Group leader: Prof. dr. Marc Wijnen
Clinically, the Wijnen group collaborates closely with oncologists to minimize complications, such as reducing line infections and improving diagnostic accuracy in partnership with the pathology department. Technically, we focus on advancing 3D visualization methods, navigated surgery, fluorescence-guided surgery, and image analysis to ensure the highest precision during operations. These cutting-edge techniques are developed and implemented for one or more surgical procedures for children with cancer.
Line Infections
Our clinical research aims to reduce line infections, a common complication in pediatric cancer surgery. We have performed retrospective and prospective studies to understand line infections better and to prevent them. Moreover, this involves exploring new protocols and technologies to enhance patient outcomes. For example, we have performed a large randomized controlled trial on the use of Taurolock to clean lines after use, aiming to decrease these infections (KWF funded study). Read more here.
Diagnostics
To determine the type of cancer a child has, we perform a biopsy of the tumor. Under a microscope, the tumor's appearance (morphology) is examined, and special stains (immunohistochemistry) are applied. Additionally, we analyze DNA changes within the tumor (molecular diagnostics). Our research focuses on these diagnostic methods in collaboration with the pathology department, particularly examining DNA alterations in neuroblastomas to understand their impact on tumor aggressiveness.
Kidney Tumors
Our research in kidney tumors aims to develop new 3D visualization methods for preoperative and intraoperative use, enabling surgeons to perform more precise and kidney-sparing operations. We have developed a technique where surgeons can see a holographic projection during surgery using a HoloLens, which provides detailed insights into the tumor's location and depth (KWF funded study). Building on this, we are exploring the Apple Vision Pro's Spatial Computing capabilities, which offer new positioning techniques and models that account for the kidney's deformability.
Neuroblastoma
We aim to improve surgical decisions and precision for children with neuroblastoma. By creating 3D models of the neuroblastoma and its surrounding organs before surgery, we can integrate biological information to distinguish aggressive from non-aggressive parts of the tumor. This potentially guides surgeons to target aggressive tumor areas for resection while minimizing complications by sparing non-aggressive areas.
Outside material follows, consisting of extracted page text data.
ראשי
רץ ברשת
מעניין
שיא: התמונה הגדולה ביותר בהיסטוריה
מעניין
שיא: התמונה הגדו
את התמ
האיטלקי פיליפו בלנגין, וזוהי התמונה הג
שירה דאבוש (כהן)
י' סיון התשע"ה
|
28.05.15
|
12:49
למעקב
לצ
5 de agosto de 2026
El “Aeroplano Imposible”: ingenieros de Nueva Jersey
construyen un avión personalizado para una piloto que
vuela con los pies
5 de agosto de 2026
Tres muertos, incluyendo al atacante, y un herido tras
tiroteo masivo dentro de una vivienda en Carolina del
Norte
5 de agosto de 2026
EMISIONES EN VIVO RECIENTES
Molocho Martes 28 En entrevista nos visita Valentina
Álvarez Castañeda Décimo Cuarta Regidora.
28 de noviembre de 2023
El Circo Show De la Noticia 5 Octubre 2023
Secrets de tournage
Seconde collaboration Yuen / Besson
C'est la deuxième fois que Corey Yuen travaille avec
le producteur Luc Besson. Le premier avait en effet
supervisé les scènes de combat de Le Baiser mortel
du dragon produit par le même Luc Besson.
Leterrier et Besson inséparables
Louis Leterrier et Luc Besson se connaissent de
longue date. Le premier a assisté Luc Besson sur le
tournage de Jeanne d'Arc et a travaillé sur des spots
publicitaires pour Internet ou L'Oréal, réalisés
Additionally, we are pioneering targeted fluorescence-guided surgery for neuroblastoma. Our team has developed and validated a neuroblastoma-specific fluorescent agent in mice, anti-GD2-800CW, which highlights the tumor during surgery (Previous study). We are currently evaluating its potential in clinical trials to improve tumor visibility and resection accuracy (KWF funded study).
Germ Cell Tumors
Germ cell tumors are a rare group of tumors that can occur in the gonads (testes and ovaries) and various other body parts, such as the chest cavity, abdominal cavity, and around the sacrum. These tumors can behave in diverse ways, from entirely benign to aggressive with potential for metastasis. Our research group has studied all germ cell tumors in the Netherlands from before the establishment of the Princess Máxima Center and compared them with those treated since its opening. We collaborate with pathologists and medical molecular researchers to identify specific characteristics of these tumors to understand their behavior better. Our goal is to identify which types of germ cell tumors might benefit from different treatment approaches to improve overall survival rates.
Bone and Soft Tissue Tumors
Integrating 3D models into pediatric oncology surgery has significantly advanced our capabilities, though these visualization techniques are not yet fully utilized during procedures. Our current research focuses on innovative surgical navigation for sarcoma surgery. We are exploring the benefits of tracked ultrasound-based navigation for precise intraoperative guidance. By combining ultrasound technology with our 3D models, surgeons can receive real-time imaging that integrates with the surgical plan, offering crucial anatomical details during surgery (KWF funded study).
Another innovative approach in sarcoma surgery is the use of indocyanine green (ICG) for untargeted fluorescence-guided surgery. ICG emits light when illuminated with a special camera, accumulating in the tumor and helping surgeons distinguish between tumor tissue and healthy tissue. However, the intensity of ICG fluorescence varies among patients and tumors, creating differences in visibility of the tumors. We hypothesize that factors such as the type of sarcoma and prior chemotherapy or radiation therapy affect ICG's effectiveness, based on its use in both adults and children.
Image Analysis
Our research extends to advanced image analysis techniques that support and enhance surgical procedures. By using advanced imaging techniques, with the focus on Artificial Intelligence and Deep Learning, we hope to not only aid the clinicians but to expand our knowledge beyond human comprehension. By continually refining these methods, we aim to provide surgeons with better tools for diagnosing, planning, and executing surgeries with the highest precision and the best outcomes for pediatric cancer patients. For example, we initiated the SPPIN challenge (Surgical Planning in PedIatric Neuroblastoma) at MICCAI 2023 to collaborate on automated segmentation of MRI scans of neuroblastoma to facilitate surgeons during preoperative planning (SPPIN Challenge).